When finished it will be, at 1800sq m, the biggest building at Scott Base, the New Zealand scientific centre.
"I greatly admire the attitude of the Government in being prepared to continue funding this programme," he said.
As Sir Edmund unveils a commemorative plaque, he will close a neat circle; in 1957, he supervised the building of Scott Base, which itself was created to support English explorer Sir Vivian Fuchs on the first overland traverse of the continent.
Sir Vivian was to leave from the other side of the continent on snowmobiles and travel through the South Pole to Scott Base. Hillary's team, which included Peter Mulgrew, would leave from Scott Base, laying down supplies for Sir Vivian's final leg.
Sir Edmund's four-man, four-tractor team started as planned. Ask Sir Edmund what he remembers most vividly and he talks proudly of navigating precisely, arriving at a supply depot he'd previously marked by plane. He recalls how the team frequently hauled wedged tractors out of crevasses, the rescuing ropes twanging as they took the strain.
And he remembers the late Sir Vivian - or "Bunny" - Fuchs, his differences with whom became worldwide news.
Sir Vivian, recalls Sir Edmund, was a rigid, command-and-control type - "he issued orders" - who never deviated from carefully laid plans.
The pair were never going to get on. Sir Edmund baldly admits that "I don't like much being number two"; neither ego was going to give way.
And Sir Edmund admits that he always had plans in mind to "have a crack" at the Pole once his duties were done, if supplies and circumstances allowed.
"Now, this was definitely not the view of the [organising] committee," he says dryly.
On Boxing Day 1957, supplies laid down, he pushed for the Pole. An unimpressed Sir Vivian summed up his reaction in one sentence in his autobiography, Sir Vivian Fuchs: A Time to Speak. "Ed Hillary decided on a quick dash to the Pole, as he put it 'for the hell of it'."
Relations deteriorated further. A few days later, Sir Vivian sent a radio message asking Sir Edmund to abandon his Pole attempt, citing the need for another fuel dump. "I had the feeling it was a final gesture to stop us from getting to the pole," says Sir Edmund in his 1999 autobiography View from the Summit.

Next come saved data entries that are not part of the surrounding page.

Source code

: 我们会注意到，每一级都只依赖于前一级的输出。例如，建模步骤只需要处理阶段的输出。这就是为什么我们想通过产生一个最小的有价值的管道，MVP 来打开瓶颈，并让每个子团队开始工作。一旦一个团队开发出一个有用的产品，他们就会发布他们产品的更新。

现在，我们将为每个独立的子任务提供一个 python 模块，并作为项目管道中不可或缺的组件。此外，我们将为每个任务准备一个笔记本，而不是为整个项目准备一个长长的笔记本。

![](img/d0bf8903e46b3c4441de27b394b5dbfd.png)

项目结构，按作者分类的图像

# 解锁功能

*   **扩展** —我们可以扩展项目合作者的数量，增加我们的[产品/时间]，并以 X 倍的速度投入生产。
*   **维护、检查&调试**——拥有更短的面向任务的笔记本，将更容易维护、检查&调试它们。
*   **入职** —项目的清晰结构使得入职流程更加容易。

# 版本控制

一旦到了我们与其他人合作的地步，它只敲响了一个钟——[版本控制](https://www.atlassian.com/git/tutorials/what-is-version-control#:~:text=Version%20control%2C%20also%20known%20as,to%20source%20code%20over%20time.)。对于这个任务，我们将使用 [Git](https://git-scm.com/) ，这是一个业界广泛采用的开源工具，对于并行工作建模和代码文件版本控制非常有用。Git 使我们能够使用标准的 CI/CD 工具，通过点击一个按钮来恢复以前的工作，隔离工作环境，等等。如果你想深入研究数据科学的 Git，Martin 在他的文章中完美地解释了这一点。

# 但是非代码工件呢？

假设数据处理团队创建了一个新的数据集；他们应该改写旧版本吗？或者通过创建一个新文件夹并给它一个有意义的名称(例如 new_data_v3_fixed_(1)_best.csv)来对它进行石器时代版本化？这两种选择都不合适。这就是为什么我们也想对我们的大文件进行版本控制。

Then, with serious safety concerns after delays to Sir Vivian's party, Sir Edmund sent a message urging him to abandon the attempt before worsening weather put everyone's lives at risk. Sir Vivian disagreed: "There can be no question of abandoning the journey."

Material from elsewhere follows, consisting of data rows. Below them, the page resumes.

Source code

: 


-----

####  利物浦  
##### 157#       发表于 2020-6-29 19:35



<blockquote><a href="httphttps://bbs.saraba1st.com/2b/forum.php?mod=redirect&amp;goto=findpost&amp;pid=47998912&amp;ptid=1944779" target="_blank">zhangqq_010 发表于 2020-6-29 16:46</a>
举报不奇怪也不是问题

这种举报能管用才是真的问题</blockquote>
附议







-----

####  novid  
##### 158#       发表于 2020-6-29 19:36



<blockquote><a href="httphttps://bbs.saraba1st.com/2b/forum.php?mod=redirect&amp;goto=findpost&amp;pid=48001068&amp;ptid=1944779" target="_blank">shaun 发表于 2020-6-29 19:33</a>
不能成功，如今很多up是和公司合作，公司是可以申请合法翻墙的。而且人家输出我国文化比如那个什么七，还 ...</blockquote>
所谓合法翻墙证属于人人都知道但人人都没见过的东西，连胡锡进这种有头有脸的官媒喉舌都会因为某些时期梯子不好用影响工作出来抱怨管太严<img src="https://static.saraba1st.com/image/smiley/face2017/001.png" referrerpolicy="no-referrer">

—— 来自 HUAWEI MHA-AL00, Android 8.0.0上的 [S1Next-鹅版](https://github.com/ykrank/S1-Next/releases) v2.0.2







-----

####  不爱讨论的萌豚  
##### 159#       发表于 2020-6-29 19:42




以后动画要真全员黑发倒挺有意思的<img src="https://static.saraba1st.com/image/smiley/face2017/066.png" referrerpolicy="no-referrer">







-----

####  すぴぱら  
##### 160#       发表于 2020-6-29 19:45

The exchange got to media all over the world, which described a major personality clash between the stiff-upper-lip military man and the wild colonial boy. According to the New Zealand Herald, the two men's difference of opinion "eclipsed even sputniks and the Middle East in the world news".
Sir Edmund's exhausted team arrived at the South Pole at 9.30am on January 4, 1958, after 10 weeks. They ate steak and potatoes for the first time in months, and watched a Western featuring handsome heroes and beautiful heroines, all of whom Sir Edmund can still describe in great detail.

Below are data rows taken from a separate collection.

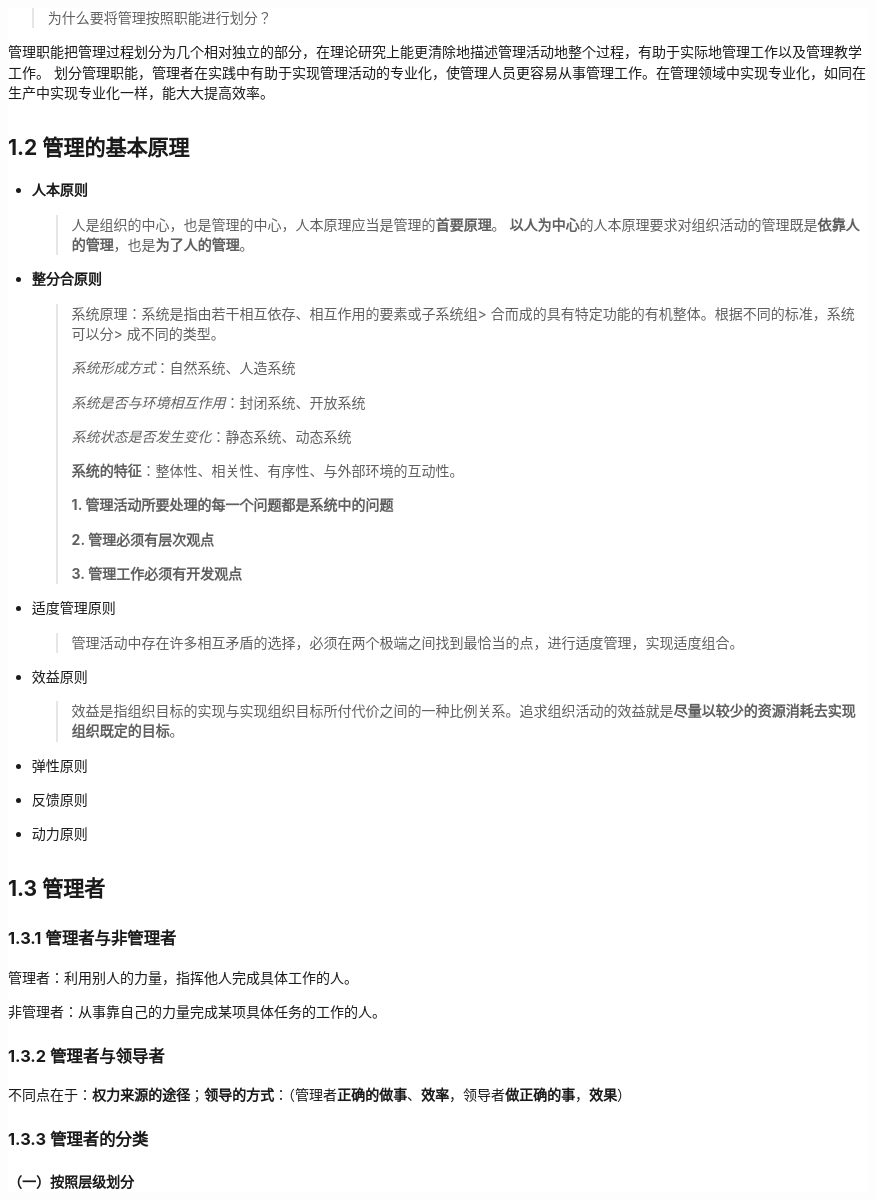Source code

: > 为什么要将管理按照职能进行划分？

管理职能把管理过程划分为几个相对独立的部分，在理论研究上能更清除地描述管理活动地整个过程，有助于实际地管理工作以及管理教学工作。
划分管理职能，管理者在实践中有助于实现管理活动的专业化，使管理人员更容易从事管理工作。在管理领域中实现专业化，如同在生产中实现专业化一样，能大大提高效率。

## 1.2 管理的基本原理
- **人本原则**
  > 人是组织的中心，也是管理的中心，人本原理应当是管理的**首要原理**。
  **以人为中心**的人本原理要求对组织活动的管理既是**依靠人的管理**，也是**为了人的管理**。

- **整分合原则**
  > 系统原理：系统是指由若干相互依存、相互作用的要素或子系统组> 合而成的具有特定功能的有机整体。根据不同的标准，系统可以分> 成不同的类型。
  >
  > *系统形成方式*：自然系统、人造系统
  >
  > *系统是否与环境相互作用*：封闭系统、开放系统
  >
  > *系统状态是否发生变化*：静态系统、动态系统
  >
  > **系统的特征**：整体性、相关性、有序性、与外部环境的互动性。
  > 
  > **1. 管理活动所要处理的每一个问题都是系统中的问题**
  > 
  > **2. 管理必须有层次观点**
  >
  > **3. 管理工作必须有开发观点**


- 适度管理原则
  
	> 管理活动中存在许多相互矛盾的选择，必须在两个极端之间找到最恰当的点，进行适度管理，实现适度组合。

- 效益原则
  
	> 效益是指组织目标的实现与实现组织目标所付代价之间的一种比例关系。追求组织活动的效益就是**尽量以较少的资源消耗去实现组织既定的目标**。

- 弹性原则
- 反馈原则
- 动力原则

## 1.3 管理者

### 1.3.1 管理者与非管理者

管理者：利用别人的力量，指挥他人完成具体工作的人。

非管理者：从事靠自己的力量完成某项具体任务的工作的人。
### 1.3.2 管理者与领导者

不同点在于：**权力来源的途径**；**领导的方式**：（管理者**正确的做事**、**效率**，领导者**做正确的事**，**效果**）

### 1.3.3 管理者的分类

#### （一）按照层级划分
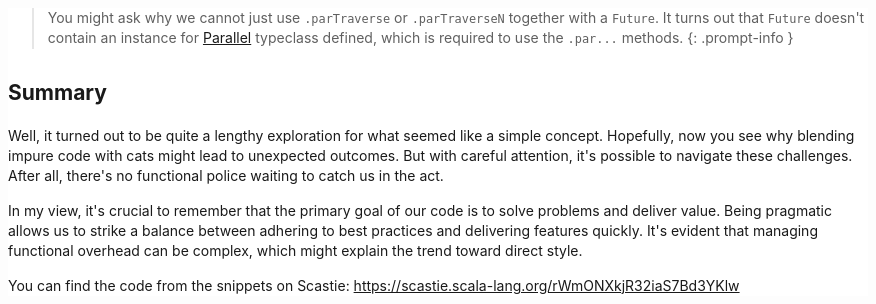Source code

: > You might ask why we cannot just use `.parTraverse` or `.parTraverseN` together with a `Future`. It turns out
> that `Future` doesn't contain an instance for [Parallel](https://typelevel.org/cats/typeclasses/parallel.html)
> typeclass defined, which is required to use the `.par...` methods.
{: .prompt-info }

## Summary

Well, it turned out to be quite a lengthy exploration for what seemed like a simple concept. Hopefully, now you see why
blending impure code with cats might lead to unexpected outcomes. But with careful attention, it's possible to navigate
these challenges. After all, there's no functional police waiting to catch us in the act.

In my view, it's crucial to remember that the primary goal of our code is to solve problems and deliver value. Being
pragmatic allows us to strike a balance between adhering to best practices and delivering features quickly. It's evident
that managing functional overhead can be complex, which might explain the trend toward direct style.

You can find the code from the snippets on Scastie: <https://scastie.scala-lang.org/rWmONXkjR32iaS7Bd3YKlw>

After Fuchs arrived at the Pole, Hillary accompanied him back to Scott Base, but remembers being consigned to the cold, uncomfortable rear of a snowmobile, summoned when navigational help was required.
The pair did see each other afterwards and got on well enough. But Sir Edmund says they never discussed what had happened.
Fuchs died in 1999, aged 91.
Back on the ice
* Thursday, November 25: Fly in RNZAF Hercules to Scott Base. Other guests include Foreign Affairs Minister Phil Goff.
* Friday: Tour of Scott Base. Visit to the Trans-Antarctica Expedition (TAE) Hut, the first on Scott Base, established by Sir Edmund in 1957 and about the size of two shipping containers.
* Saturday: Visit Shackleton Hut (1908) and Scott Hut (1902). Formal dinner at the TAE Hut in honour of Sir Edmund.
* Sunday: The 25th anniversary of the Erebus crash. Reading at 11.30am memorial service. Evening: Lecture at the United States' McMurdo Station, 3km from Scott Base.
* Monday: Tour of McMurdo Station. Afternoon: Open the Hillary Field Centre.
* Tuesday: Tour by helicopter to science projects.
* Wednesday: Fly back to New Zealand.